At the NGA meeting, Florida Gov. Rick Scott was quoted by The Hill saying: “You give me a block grant, let me do whatever I want, and I will cover the right people. If I don’t, I won’t get re-elected.”

Critics of the proposals have said turning Medicaid into federal lump-sum payments that are sent to states could have many negative consequences, one of them being a loss in health care coverage for millions of people. As Kaiser Health News reports, in return for the federal government paying nearly 60 percent of Medicaid cost, states are required to cover certain groups of people, such as children and pregnant women, and to provide specific benefits. A block grant would give states more freedom to run the program as they pleased. However, states would also be on the hook for covering costs beyond what the federal government provides: Kaiser Health News estimates that 16 million more people will become eligible for Medicaid in 2014. In addition, the Congressional Budget Office (PDF) predicts Medicaid spending has increased by $23 billion since 2009, from $366 billion.
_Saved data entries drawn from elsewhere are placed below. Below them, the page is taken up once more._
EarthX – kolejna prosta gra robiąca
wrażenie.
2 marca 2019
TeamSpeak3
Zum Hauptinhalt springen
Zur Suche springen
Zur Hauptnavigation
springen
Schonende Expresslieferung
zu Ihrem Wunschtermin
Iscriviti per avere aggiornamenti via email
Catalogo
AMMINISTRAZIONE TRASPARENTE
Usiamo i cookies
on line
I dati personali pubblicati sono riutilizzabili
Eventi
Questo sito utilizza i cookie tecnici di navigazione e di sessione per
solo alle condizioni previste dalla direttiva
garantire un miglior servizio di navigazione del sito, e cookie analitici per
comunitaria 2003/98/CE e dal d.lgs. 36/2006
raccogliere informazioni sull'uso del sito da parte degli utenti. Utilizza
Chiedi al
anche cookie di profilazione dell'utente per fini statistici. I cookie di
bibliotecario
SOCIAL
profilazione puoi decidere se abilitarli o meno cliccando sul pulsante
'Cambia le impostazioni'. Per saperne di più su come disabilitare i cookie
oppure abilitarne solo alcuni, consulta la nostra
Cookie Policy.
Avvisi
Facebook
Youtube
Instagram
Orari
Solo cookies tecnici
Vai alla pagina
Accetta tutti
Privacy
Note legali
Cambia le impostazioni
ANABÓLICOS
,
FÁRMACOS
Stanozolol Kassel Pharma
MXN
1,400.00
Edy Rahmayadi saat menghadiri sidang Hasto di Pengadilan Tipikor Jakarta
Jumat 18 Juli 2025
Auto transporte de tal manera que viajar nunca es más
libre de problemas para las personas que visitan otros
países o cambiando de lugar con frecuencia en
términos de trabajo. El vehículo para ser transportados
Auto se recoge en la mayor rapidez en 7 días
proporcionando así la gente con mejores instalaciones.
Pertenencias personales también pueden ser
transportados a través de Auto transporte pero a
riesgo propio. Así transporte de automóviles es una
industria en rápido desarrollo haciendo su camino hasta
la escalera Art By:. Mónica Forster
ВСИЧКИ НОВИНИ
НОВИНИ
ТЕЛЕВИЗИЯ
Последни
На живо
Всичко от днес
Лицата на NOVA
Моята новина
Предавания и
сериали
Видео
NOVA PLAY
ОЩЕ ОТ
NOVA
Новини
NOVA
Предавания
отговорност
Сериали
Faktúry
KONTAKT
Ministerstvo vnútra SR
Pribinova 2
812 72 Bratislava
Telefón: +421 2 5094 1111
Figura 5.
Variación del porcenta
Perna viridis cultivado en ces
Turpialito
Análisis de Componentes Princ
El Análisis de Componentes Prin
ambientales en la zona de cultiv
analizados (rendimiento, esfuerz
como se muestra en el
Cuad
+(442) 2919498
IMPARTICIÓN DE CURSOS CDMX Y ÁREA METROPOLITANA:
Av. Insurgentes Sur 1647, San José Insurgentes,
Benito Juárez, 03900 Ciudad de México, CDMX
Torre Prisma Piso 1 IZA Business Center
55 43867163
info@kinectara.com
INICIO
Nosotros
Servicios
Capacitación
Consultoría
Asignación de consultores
The CBO also predicts Medicaid will grow 7 percent annually within the next 10 years.

Transforming Medicaid into block grants is has been proposed in the past, according to Kaiser Health: by President Ronald Reagan in 1981, by former House Speaker Newt Gingrich in 1995 (Congress actually did pass legislation that year to turn Medicaid and the welfare system into block grants, but President Bill Clinton only agreed to turn the welfare system into block grants, forming the Temporary Assistance for Needy Families program), and by President George W. Bush in 2003.

The Center on Budget and Policy Priorities says the Republicans' argument that block grants would improve the predictability and stability for Medicaid and state budgets is flawed because block grants are intended primarily to create federal savings.

From the CBPP:

Converting Medicaid to a block grant is attractive to some federal policymakers because it could produce large federal budgetary savings (and, in doing so, potentially ease pressure on certain other parts of the federal budget — such as the tax code, where, for example, policymakers will face a decision on whether to extend the Bush tax cuts for high-income households beyond 2012).  But a block grant would almost certainly shift substantial costs to the states.  Instead of the federal government picking up half to three-quarters of unanticipated Medicaid cost increases that result from a recession, the onset of a new disease, or the development of new pharmaceutical or other treatments, states would have to bear all of those costs themselves (once they exhausted their block grant allocation).  A block grant would make Medicaid much more financially unpredictable and risky for states.

A block grant may also appeal to some federal policymakers because it would force the states to “be the bad guys” — making the decisions about which people to drop from coverage or which medical services to curtail when federal funding proved inadequate.  States would essentially be left “holding the bag” — they would either have to contribute more state funding (by raising taxes or cutting other programs) or, more likely, exercise their increased flexibility to institute wide-ranging cuts in eligibility, benefits, and/or provider reimbursement rates.  Those cuts could add millions to the ranks of uninsured.  They also could impede access to care for tens of millions of people who continued being covered, as a consequence of substantial increases in co-payment and premium charges or cuts in reimbursements that cause substantial numbers of providers to leave the program.

Kaiser Health predicts a bill to transform Medicaid into a block grant won’t clear the Democratic-controlled Senate, but it might have a chance in 2012 if the GOP takes control of Congress and/or the White House.